• _Passage_:
────────────────────────────────────────

Company X has a mail-in rebate for buying this product. Why do you trust that they will deliver on this? Same as in the previous example; the company has little to gain by cheating on a petty amount, and much to lose by damaging their reputation. This is the basis behind many trust scenarios and has been for a long long time. And again, as in the grain merchant example, there is the threat of force, though in this case, it’s not going to come to that. The company may be fined, or punished by a class-action suit, and the company must pay the fine or face worse punishments. Those punishments are backed by a government, which is in turn backed by the threat of force, both economic and military, though we could possibly consider that the threat of economic force is in turn backed by military force, i.e. violence.

Traditional Systems

The model of contracts backed by government-sanctioned application of force has served humanity well for thousands of years? Or has it? Well, it has, but it’s a natural progression. In the absence of government, groups of people form governments. It almost seems like you can’t stop people from forming governments; they will form.

So, what about blockchain smart contracts? How does blockchain and the smart contract model assure trustability, or disincentivize cheating? Don’t just say “trustlessness”, that’s not an answer! In our previous examples, cheating is disincentivized in some way.

Let’s take a closer look at how the blockchain fulfills (or replaces) that function.

Blockchain Systems: Bitcoin

To break this big question down into smaller questions, let’s start with bitcoin. How does bitcoin disincentivize cheating? I am free to run any bitcoin node software that I want, as long as it appears to adhere to the protocols of the bitcoin network. No one discourages me from running my own homespun bitcoin node that does what it wants while adhering to the network protocols; is there any way in which I can use that for illicit gains?

Sure, I can release any kind of transactions out into the bitcoin network for approval. I can release a transaction that sends all of your bitcoin to me, release it onto the network, wait for it to be added to a block, and wow, now all your bitcoin are belong to me? No, because of encryption.

I don’t have your private key, and such a transaction must be signed with your private key. So, I am blocked there by cryptography. Or am I? Who says that such a transaction must be signed? What will happen if I do try it? Well, what will happen of course is that the entire bitcoin network will reject my transaction. Why would anyone accept it? Aside from the fact that they’re all running standard nodes, which will reject it out of hand, why would they help me cheat? Doing so will certainly undermine the integrity of the bitcoin network and in doing so undermine their own crypto-wealth. So it makes no sense for them to help me, an anonymous stranger, to cheat another anonymous stranger. Even if one irrational actor somehow accepts my invalid transaction, the vast majority of the bitcoin network will reject it, and it has no chance. It’s beaten again, this time by sheer numbers.

────────────────────────────────────────

• _Entries shown_:

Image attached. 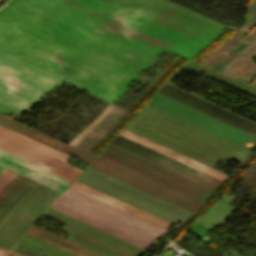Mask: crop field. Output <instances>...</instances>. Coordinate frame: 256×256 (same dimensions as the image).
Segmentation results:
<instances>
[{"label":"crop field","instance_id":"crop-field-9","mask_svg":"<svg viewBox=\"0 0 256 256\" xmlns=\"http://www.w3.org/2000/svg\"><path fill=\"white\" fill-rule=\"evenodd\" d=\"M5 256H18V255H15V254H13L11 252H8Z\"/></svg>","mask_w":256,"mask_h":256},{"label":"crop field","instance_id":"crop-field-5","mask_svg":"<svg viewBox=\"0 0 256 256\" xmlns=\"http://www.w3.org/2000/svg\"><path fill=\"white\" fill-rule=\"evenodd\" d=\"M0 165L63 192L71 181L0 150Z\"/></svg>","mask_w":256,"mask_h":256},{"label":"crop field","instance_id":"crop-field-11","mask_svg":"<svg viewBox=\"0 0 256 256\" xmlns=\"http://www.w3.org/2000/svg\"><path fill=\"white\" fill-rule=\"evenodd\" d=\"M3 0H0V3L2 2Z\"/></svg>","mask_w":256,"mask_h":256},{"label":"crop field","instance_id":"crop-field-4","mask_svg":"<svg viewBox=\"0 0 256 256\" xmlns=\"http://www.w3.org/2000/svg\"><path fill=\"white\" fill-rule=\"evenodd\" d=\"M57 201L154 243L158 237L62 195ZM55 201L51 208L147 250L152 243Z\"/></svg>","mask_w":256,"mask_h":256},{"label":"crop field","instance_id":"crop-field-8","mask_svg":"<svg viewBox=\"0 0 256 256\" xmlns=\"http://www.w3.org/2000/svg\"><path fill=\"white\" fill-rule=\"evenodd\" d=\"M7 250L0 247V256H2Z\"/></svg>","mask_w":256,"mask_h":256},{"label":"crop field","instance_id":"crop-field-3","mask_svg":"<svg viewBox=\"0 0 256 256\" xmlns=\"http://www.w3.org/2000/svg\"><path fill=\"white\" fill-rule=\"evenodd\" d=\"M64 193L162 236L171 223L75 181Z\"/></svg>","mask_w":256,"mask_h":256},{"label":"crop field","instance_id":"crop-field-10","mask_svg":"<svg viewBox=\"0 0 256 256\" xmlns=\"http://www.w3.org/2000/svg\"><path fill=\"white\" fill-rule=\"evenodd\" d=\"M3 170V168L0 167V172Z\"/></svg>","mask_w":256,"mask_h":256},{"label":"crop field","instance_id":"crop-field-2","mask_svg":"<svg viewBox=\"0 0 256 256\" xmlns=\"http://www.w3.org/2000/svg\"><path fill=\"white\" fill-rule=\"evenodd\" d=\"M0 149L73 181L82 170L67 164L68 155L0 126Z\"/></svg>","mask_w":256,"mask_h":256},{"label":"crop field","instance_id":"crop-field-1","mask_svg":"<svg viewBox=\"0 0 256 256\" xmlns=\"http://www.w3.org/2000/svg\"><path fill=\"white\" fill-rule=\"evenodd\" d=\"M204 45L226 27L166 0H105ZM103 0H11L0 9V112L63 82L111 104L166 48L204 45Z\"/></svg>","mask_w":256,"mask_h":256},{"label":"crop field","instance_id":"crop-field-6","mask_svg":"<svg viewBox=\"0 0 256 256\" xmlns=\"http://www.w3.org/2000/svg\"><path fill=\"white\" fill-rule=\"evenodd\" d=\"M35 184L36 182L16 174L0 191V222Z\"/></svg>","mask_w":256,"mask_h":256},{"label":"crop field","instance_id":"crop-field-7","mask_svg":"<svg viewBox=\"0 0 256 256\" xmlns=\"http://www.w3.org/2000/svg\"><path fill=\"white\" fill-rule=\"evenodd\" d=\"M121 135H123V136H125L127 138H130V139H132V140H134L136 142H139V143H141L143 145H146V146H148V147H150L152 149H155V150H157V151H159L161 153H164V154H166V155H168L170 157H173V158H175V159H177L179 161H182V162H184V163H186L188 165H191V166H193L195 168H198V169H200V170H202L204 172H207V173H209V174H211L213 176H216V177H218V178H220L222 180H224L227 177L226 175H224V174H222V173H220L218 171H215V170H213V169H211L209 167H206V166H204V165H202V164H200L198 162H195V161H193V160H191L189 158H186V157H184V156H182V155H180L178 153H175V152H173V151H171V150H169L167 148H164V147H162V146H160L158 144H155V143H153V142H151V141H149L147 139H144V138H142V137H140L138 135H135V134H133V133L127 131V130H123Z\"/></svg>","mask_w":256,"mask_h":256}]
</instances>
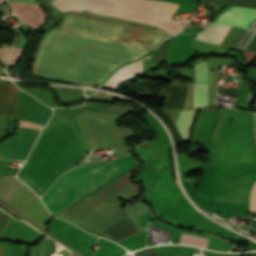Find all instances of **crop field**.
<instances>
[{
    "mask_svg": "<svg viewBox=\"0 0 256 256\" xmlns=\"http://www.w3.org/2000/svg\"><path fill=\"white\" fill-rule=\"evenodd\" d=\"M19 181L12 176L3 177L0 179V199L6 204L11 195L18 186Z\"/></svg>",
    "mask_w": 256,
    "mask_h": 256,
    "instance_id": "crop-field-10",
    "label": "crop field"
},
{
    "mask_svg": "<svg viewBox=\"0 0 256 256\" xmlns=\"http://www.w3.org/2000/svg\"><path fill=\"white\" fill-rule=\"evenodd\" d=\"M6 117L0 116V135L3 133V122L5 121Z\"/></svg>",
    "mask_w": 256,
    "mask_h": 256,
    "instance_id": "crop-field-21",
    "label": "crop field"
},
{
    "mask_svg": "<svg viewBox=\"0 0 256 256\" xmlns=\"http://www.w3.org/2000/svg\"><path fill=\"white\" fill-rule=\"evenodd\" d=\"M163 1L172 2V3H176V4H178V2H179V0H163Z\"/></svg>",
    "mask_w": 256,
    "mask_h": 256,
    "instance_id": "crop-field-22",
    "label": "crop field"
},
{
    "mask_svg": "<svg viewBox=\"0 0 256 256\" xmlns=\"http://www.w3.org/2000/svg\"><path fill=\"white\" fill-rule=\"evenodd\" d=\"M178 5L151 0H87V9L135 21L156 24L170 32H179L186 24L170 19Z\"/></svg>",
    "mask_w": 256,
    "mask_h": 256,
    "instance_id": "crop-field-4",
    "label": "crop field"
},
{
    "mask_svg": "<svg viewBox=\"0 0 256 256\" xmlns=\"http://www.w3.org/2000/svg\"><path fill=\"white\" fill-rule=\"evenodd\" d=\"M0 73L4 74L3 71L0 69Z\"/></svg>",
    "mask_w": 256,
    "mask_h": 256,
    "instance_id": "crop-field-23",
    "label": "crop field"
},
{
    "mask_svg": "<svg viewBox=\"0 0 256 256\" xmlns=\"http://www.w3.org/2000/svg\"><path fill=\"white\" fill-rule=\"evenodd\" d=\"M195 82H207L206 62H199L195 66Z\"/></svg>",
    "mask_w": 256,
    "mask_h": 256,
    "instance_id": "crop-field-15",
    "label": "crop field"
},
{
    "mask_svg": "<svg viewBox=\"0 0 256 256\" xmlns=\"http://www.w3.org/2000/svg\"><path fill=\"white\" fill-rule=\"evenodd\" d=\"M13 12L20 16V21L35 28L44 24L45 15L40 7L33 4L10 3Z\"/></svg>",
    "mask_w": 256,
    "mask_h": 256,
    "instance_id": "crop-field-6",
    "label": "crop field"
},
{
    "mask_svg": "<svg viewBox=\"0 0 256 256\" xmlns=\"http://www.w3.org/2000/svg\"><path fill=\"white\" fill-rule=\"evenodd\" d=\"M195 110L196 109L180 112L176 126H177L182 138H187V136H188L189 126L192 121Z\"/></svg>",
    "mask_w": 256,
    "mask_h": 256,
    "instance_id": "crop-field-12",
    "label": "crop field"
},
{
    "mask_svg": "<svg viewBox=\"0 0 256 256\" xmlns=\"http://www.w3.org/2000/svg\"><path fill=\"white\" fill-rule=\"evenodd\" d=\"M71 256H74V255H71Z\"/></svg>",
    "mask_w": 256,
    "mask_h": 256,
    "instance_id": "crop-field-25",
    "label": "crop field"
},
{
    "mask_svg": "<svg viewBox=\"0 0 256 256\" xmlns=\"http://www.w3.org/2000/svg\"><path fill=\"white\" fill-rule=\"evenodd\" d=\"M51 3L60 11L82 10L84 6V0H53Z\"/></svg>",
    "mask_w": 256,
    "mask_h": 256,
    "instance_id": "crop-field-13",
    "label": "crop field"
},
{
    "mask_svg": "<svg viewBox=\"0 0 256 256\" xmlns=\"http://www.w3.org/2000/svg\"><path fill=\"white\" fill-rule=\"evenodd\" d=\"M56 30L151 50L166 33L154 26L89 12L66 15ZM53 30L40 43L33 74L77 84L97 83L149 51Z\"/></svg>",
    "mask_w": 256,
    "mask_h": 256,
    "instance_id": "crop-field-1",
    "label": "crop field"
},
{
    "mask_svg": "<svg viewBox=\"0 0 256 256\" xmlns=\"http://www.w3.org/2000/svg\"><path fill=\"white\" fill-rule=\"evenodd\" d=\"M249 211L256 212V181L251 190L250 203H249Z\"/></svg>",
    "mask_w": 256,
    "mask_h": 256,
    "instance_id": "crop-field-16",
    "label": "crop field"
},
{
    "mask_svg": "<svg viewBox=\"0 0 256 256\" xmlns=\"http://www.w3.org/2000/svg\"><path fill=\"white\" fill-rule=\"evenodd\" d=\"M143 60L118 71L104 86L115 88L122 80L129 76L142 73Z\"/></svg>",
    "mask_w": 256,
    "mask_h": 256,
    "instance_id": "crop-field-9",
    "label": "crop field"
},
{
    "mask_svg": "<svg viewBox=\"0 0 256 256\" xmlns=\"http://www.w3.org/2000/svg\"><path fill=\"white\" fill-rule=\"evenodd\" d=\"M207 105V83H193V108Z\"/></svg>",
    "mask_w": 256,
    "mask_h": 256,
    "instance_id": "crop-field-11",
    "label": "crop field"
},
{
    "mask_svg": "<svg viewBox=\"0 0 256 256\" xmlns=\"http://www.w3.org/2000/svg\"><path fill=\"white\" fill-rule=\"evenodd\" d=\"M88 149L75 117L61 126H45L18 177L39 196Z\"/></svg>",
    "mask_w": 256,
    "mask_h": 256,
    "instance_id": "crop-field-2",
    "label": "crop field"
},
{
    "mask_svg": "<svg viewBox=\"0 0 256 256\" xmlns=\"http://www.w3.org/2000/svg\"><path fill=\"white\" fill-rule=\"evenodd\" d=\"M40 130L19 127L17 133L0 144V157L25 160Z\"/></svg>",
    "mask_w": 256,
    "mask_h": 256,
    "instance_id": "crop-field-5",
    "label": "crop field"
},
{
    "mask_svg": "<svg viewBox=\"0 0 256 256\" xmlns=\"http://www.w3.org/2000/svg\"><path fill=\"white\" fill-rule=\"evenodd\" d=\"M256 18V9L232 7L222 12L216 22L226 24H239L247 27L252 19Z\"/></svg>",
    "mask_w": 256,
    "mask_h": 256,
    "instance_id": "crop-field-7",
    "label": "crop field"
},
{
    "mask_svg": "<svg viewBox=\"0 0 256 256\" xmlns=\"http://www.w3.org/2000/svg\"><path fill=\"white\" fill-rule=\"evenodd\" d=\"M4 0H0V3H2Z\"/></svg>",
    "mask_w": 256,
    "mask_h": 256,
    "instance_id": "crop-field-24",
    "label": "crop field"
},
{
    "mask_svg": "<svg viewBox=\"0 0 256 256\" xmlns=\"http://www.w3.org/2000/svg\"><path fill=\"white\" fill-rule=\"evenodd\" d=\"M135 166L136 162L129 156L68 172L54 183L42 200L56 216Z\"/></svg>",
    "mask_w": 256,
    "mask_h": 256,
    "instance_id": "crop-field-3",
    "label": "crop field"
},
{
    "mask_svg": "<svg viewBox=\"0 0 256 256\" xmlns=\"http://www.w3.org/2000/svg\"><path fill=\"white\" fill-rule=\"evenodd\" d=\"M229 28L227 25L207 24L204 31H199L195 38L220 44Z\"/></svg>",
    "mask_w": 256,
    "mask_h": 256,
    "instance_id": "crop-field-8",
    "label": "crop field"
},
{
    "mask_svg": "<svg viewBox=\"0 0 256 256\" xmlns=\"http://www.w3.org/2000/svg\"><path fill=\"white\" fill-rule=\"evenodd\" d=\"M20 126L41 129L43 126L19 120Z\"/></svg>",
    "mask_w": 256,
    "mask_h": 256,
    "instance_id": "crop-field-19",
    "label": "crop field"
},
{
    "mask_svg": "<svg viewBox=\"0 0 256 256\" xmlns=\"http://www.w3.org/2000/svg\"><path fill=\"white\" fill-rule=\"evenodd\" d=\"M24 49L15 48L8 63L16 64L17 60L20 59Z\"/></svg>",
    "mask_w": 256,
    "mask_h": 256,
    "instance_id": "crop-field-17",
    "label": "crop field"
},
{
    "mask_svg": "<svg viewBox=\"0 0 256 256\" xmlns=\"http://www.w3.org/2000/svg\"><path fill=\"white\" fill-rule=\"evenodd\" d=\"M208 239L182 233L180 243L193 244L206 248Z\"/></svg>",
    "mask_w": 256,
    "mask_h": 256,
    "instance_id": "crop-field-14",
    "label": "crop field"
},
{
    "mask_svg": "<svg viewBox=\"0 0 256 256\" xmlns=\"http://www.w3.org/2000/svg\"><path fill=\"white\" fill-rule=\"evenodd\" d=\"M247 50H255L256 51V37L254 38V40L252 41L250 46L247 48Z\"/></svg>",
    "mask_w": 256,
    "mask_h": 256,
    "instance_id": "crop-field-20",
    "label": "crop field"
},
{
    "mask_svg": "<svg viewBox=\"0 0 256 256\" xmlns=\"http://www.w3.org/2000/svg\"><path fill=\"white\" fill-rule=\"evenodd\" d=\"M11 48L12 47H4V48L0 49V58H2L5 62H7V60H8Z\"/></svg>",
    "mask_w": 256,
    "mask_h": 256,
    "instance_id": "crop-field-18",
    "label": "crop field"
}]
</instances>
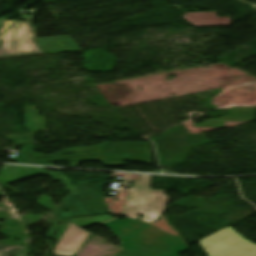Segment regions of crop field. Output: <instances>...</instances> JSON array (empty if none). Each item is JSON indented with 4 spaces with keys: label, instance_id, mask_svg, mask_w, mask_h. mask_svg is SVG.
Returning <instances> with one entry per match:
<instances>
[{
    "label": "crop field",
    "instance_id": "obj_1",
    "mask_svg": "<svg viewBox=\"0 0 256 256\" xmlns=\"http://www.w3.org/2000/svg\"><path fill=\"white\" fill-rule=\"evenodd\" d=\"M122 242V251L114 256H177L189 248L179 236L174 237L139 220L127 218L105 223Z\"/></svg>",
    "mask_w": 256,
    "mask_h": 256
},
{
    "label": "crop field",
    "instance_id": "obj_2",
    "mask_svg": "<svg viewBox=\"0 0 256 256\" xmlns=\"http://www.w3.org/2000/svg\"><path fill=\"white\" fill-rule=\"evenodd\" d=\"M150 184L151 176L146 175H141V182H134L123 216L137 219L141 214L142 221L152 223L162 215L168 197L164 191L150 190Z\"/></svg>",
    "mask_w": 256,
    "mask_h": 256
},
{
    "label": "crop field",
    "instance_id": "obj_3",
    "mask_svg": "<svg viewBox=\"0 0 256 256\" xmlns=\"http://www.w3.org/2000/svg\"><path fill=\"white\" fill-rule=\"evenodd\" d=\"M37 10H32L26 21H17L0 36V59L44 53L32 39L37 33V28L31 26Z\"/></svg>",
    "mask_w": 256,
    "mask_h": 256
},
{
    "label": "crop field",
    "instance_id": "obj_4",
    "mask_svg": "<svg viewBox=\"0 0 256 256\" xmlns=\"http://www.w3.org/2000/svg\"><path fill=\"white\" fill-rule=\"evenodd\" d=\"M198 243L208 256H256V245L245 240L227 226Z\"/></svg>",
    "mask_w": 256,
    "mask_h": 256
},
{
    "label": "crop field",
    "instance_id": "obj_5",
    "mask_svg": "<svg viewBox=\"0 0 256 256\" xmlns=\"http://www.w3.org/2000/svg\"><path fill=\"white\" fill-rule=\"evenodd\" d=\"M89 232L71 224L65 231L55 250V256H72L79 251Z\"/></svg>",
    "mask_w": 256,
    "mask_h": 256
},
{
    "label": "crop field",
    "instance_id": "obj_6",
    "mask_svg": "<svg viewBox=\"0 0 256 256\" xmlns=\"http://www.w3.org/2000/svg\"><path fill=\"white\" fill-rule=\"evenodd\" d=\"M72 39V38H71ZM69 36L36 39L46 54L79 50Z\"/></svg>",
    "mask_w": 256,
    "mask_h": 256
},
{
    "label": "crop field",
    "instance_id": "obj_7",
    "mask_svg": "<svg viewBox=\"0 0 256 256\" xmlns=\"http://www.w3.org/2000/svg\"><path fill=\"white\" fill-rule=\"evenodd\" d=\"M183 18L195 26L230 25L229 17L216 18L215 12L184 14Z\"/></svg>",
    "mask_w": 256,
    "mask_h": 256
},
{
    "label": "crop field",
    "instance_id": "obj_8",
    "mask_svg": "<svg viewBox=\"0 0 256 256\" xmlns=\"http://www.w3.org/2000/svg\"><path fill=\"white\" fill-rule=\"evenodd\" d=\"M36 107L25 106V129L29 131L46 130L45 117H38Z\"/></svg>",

────────────────────────────────────────

• _Stated goal_: Rewrite the stretch of the passage on trust and bitcoin from "Blockchain Systems: Bitcoin" through "for illicit gains?", putting "homemade" in place of "homespun".

• _Expected answer_:
Blockchain Systems: Bitcoin

To break this big question down into smaller questions, let’s start with bitcoin. How does bitcoin disincentivize cheating? I am free to run any bitcoin node software that I want, as long as it appears to adhere to the protocols of the bitcoin network. No one discourages me from running my own homemade bitcoin node that does what it wants while adhering to the network protocols; is there any way in which I can use that for illicit gains?